Re: Comparing OCR output to dictionary

From: Sarah Swanz <spswanz_at_nyob> Date: Fri, 3 Sep 2021 10:20:52 -0500 To: CODE4LIB_at_LISTS.CLIR.ORG

This Jupyter notebook from the National Library of Scotland has a section on how to evaluate OCR accuracy under the Data Cleaning chapter.

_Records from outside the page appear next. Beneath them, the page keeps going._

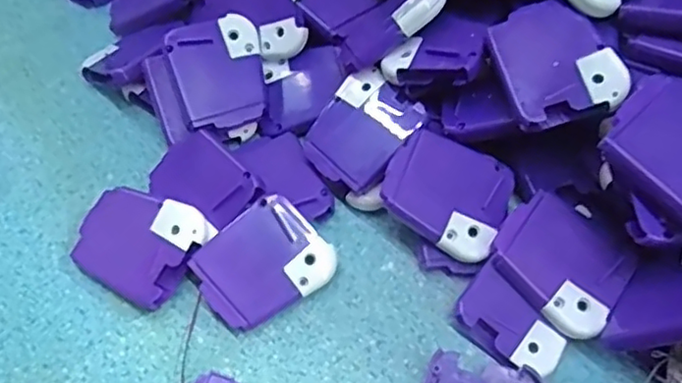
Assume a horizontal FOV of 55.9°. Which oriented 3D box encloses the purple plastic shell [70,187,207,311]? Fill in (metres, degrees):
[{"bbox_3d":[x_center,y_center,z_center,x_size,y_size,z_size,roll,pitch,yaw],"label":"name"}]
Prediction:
[{"bbox_3d":[-0.102,0.027,0.326,0.065,0.017,0.051,20,76,22],"label":"purple plastic shell"}]

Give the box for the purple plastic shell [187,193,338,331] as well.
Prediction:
[{"bbox_3d":[-0.039,0.036,0.317,0.061,0.015,0.050,-36,87,-14],"label":"purple plastic shell"}]

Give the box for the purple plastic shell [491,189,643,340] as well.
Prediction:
[{"bbox_3d":[0.103,0.034,0.305,0.059,0.018,0.052,32,67,18],"label":"purple plastic shell"}]

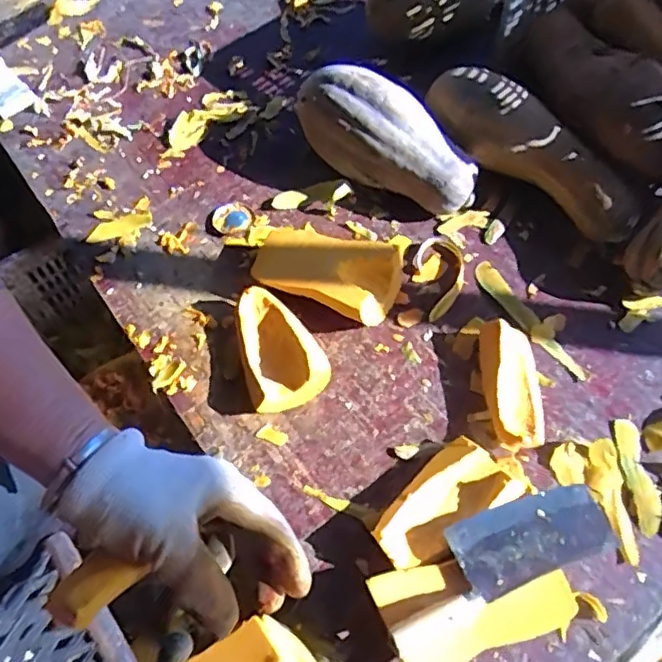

You might also check out the 'fastwer' package described in this article. I have not used myself so cannot attest to it.

Sarah Swanz
University of Michigan, School of Information (2018)fast
On Sep 2, 2021, 3:09 PM -0500, Kimberly Kennedy <kimberlymkennedy_at_gmail.com>, wrote:
> Hello!
>
> I was wondering if anyone has created a script or tool to compare the words
> in a text file to a dictionary? I'm looking for a way to quantify the
> quality of OCR output. I've heard that counting the number of words that
> are in the dictionary is a good quick and dirty way to do this, but I would
> like to be able to run this script on larger batches of text files so I can
> compare OCR engines (not count words manually).
>
> Let me know if you have any existing tools or thoughts about how to go
> about this!
>
> Thanks,
>
> Kim
>
>
>
> Kimberly Kennedy
> Digital Production Coordinator
> Northeastern University Library
> ki.kennedy_at_northeastern.edu
> kimberlymkennedy_at_gmail.com